> **Exercise objective**
From the entries below, reproduce exactly the line containing "15: (314, 243, 15.57)", the line containing "39: (330, 176, 22.66)", and every line in between, with nothing added.

-----

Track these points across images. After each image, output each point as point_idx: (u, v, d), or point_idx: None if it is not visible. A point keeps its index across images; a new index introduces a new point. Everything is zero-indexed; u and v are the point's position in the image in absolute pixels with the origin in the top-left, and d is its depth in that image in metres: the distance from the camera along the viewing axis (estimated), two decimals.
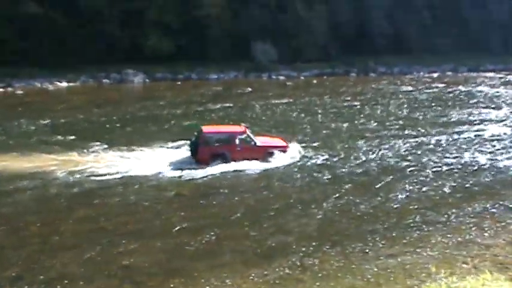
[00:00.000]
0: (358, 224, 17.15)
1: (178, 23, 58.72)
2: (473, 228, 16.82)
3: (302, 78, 57.02)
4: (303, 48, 61.54)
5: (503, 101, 42.77)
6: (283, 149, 24.74)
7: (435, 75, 62.31)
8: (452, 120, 34.95)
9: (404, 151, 26.69)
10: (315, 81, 54.65)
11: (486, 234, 16.31)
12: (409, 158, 25.56)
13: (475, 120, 34.65)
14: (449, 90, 49.56)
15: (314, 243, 15.57)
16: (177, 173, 22.49)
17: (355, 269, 13.90)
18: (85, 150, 25.35)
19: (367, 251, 15.05)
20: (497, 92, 48.45)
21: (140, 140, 27.20)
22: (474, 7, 73.82)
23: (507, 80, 58.18)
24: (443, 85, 53.15)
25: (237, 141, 23.92)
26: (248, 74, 56.98)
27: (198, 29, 58.74)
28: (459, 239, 15.86)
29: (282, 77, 56.65)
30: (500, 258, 14.24)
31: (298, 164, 24.27)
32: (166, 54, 56.14)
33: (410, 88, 50.86)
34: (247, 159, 23.49)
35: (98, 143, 26.48)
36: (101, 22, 55.51)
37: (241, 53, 57.80)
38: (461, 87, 51.25)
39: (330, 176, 22.66)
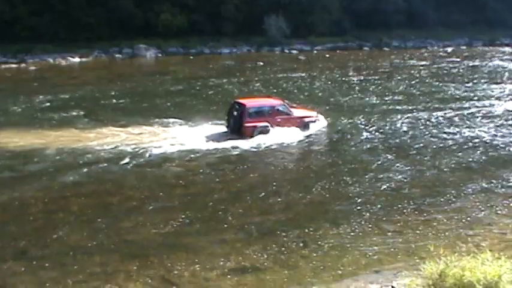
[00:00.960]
0: (358, 203, 16.75)
1: None
2: (475, 207, 16.28)
3: (315, 52, 56.52)
4: (316, 23, 60.96)
5: None
6: (315, 120, 25.19)
7: (449, 49, 61.46)
8: (461, 95, 34.14)
9: (408, 126, 25.98)
10: (327, 55, 54.11)
11: (488, 212, 15.81)
12: (413, 133, 24.97)
13: (486, 96, 33.92)
14: (463, 64, 48.75)
15: (315, 221, 15.29)
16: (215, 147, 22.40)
17: (356, 247, 13.61)
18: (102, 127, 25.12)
19: (369, 229, 14.78)
20: (509, 65, 47.61)
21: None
22: None
23: None
24: (457, 59, 52.43)
25: (277, 113, 24.14)
26: (260, 48, 56.56)
27: (211, 4, 58.33)
28: (460, 218, 15.40)
29: (294, 51, 56.15)
30: (502, 237, 13.97)
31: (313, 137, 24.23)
32: (179, 29, 55.98)
33: (423, 62, 50.12)
34: (286, 129, 23.84)
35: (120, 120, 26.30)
36: None
37: (254, 28, 57.33)
38: (475, 62, 50.50)
39: (333, 154, 22.41)
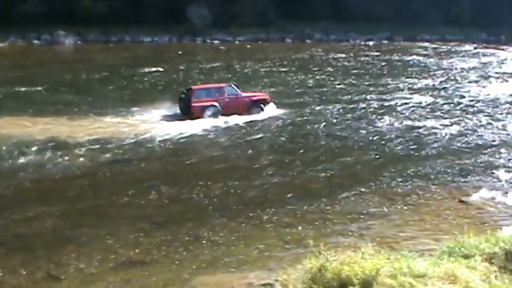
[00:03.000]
0: (256, 197, 16.63)
1: None
2: (360, 201, 16.50)
3: (236, 42, 56.45)
4: (240, 13, 60.69)
5: (430, 71, 42.98)
6: (266, 100, 26.51)
7: (371, 43, 62.39)
8: (374, 88, 34.75)
9: (310, 120, 26.42)
10: (248, 46, 54.22)
11: (378, 209, 16.03)
12: (331, 126, 25.30)
13: (399, 88, 34.72)
14: (382, 58, 49.58)
15: (210, 215, 15.13)
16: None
17: (248, 242, 13.46)
18: None
19: (261, 224, 14.68)
20: (427, 61, 48.70)
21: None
22: None
23: (440, 50, 58.59)
24: (377, 53, 53.25)
25: (225, 94, 25.61)
26: (182, 37, 56.08)
27: None
28: (345, 212, 15.61)
29: (216, 41, 56.02)
30: (384, 232, 14.17)
31: None
32: (100, 16, 54.65)
33: (342, 55, 50.72)
34: (236, 111, 25.20)
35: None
36: None
37: (176, 17, 56.64)
38: (394, 56, 51.39)
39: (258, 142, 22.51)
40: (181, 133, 22.75)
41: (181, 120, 24.69)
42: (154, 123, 24.40)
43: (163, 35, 56.36)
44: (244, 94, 26.44)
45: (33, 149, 20.02)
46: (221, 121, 24.49)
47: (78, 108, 26.27)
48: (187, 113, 25.00)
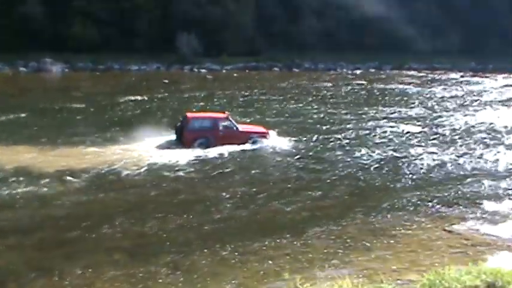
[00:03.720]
0: (235, 227, 16.53)
1: (105, 12, 57.52)
2: (343, 236, 16.05)
3: (224, 71, 56.51)
4: (230, 42, 60.98)
5: (414, 99, 42.99)
6: (264, 135, 26.19)
7: (358, 72, 62.52)
8: (354, 117, 34.63)
9: (307, 147, 26.44)
10: (235, 75, 54.29)
11: (357, 242, 15.68)
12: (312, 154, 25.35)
13: (382, 118, 34.67)
14: (368, 87, 49.70)
15: (189, 245, 14.94)
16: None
17: (224, 274, 13.37)
18: None
19: (240, 255, 14.44)
20: (413, 90, 48.75)
21: None
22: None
23: (427, 78, 58.79)
24: (364, 82, 53.36)
25: (220, 127, 25.45)
26: (171, 66, 56.22)
27: (125, 19, 57.65)
28: (325, 246, 15.30)
29: (203, 70, 56.06)
30: (368, 266, 13.87)
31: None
32: (90, 44, 54.81)
33: (330, 84, 50.61)
34: (230, 144, 24.85)
35: None
36: (23, 5, 53.58)
37: (166, 45, 56.85)
38: (380, 85, 51.46)
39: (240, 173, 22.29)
40: (152, 163, 22.34)
41: (159, 149, 24.55)
42: (125, 152, 24.06)
43: (152, 63, 56.40)
44: (241, 127, 26.22)
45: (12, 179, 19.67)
46: (208, 152, 24.25)
47: (49, 137, 25.84)
48: (180, 140, 25.20)
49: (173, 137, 25.79)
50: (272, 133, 27.15)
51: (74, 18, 55.93)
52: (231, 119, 26.18)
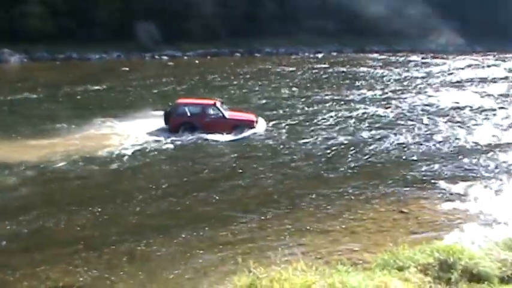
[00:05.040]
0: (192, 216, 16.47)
1: (63, 2, 56.29)
2: (298, 220, 16.23)
3: (185, 58, 56.02)
4: (190, 29, 60.16)
5: (378, 82, 43.32)
6: (251, 123, 26.01)
7: (320, 55, 62.56)
8: (306, 100, 34.69)
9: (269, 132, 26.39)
10: (197, 61, 53.76)
11: (312, 225, 15.80)
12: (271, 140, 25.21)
13: (344, 100, 34.86)
14: (329, 70, 49.64)
15: (147, 234, 14.89)
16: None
17: (183, 261, 13.50)
18: None
19: (198, 242, 14.56)
20: (374, 72, 48.90)
21: None
22: None
23: (388, 61, 59.09)
24: (325, 65, 53.36)
25: (207, 114, 25.70)
26: (130, 54, 55.32)
27: (84, 8, 56.48)
28: (277, 230, 15.44)
29: (165, 57, 55.42)
30: (322, 249, 14.09)
31: None
32: (49, 33, 53.55)
33: (292, 68, 50.52)
34: (216, 130, 24.98)
35: None
36: None
37: (126, 34, 55.87)
38: (341, 68, 51.59)
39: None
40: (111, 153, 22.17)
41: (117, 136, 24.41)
42: (81, 142, 23.66)
43: (112, 52, 55.50)
44: (230, 114, 26.22)
45: None
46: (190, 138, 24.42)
47: (14, 129, 25.33)
48: (168, 125, 25.44)
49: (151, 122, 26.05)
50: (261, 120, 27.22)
51: (31, 9, 54.51)
52: (219, 106, 26.19)
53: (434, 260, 9.55)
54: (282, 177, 20.14)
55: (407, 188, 19.03)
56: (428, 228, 15.78)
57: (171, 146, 23.71)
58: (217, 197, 17.85)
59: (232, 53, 60.45)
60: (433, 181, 19.80)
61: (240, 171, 20.75)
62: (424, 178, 20.18)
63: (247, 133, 25.48)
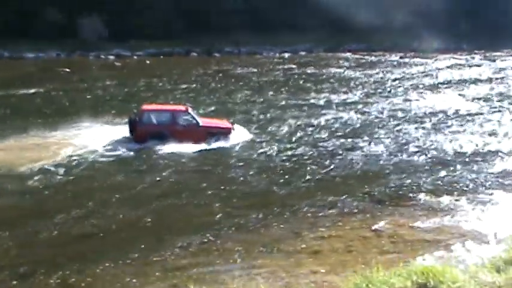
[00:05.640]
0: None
1: None
2: (257, 240, 16.06)
3: (135, 57, 55.52)
4: (142, 25, 59.46)
5: (346, 85, 43.33)
6: (227, 131, 25.80)
7: (286, 55, 62.64)
8: (277, 104, 34.79)
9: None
10: (148, 62, 53.41)
11: (274, 245, 15.57)
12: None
13: (307, 104, 34.89)
14: (295, 72, 49.51)
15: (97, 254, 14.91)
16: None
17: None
18: None
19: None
20: (344, 73, 49.04)
21: None
22: None
23: (363, 61, 59.21)
24: (293, 66, 53.22)
25: (178, 122, 25.28)
26: (72, 52, 54.50)
27: (17, 1, 55.59)
28: (235, 250, 15.22)
29: (111, 57, 54.79)
30: (285, 273, 13.72)
31: None
32: None
33: (253, 69, 50.41)
34: (189, 140, 24.43)
35: None
36: None
37: (67, 29, 55.14)
38: (308, 69, 51.33)
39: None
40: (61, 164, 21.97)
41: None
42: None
43: (51, 50, 54.51)
44: (203, 121, 25.94)
45: None
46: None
47: None
48: (133, 134, 24.77)
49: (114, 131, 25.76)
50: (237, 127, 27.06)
51: None
52: (191, 112, 26.04)
53: (412, 283, 9.38)
54: (229, 194, 19.86)
55: (379, 205, 18.91)
56: (405, 248, 15.66)
57: (104, 159, 23.33)
58: (149, 219, 17.54)
59: (188, 52, 60.16)
60: (408, 195, 19.77)
61: (179, 186, 20.51)
62: (400, 193, 20.09)
63: (224, 141, 25.35)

-----

> **Response**
15: (314, 243, 15.57)
16: (177, 173, 22.49)
17: (355, 269, 13.90)
18: (85, 150, 25.35)
19: (367, 251, 15.05)
20: (497, 92, 48.45)
21: (140, 140, 27.20)
22: (474, 7, 73.82)
23: (507, 80, 58.18)
24: (443, 85, 53.15)
25: (237, 141, 23.92)
26: (248, 74, 56.98)
27: (198, 29, 58.74)
28: (459, 239, 15.86)
29: (282, 77, 56.65)
30: (500, 258, 14.24)
31: (298, 164, 24.27)
32: (166, 54, 56.14)
33: (410, 88, 50.86)
34: (247, 159, 23.49)
35: (98, 143, 26.48)
36: (101, 22, 55.51)
37: (241, 53, 57.80)
38: (461, 87, 51.25)
39: (330, 176, 22.66)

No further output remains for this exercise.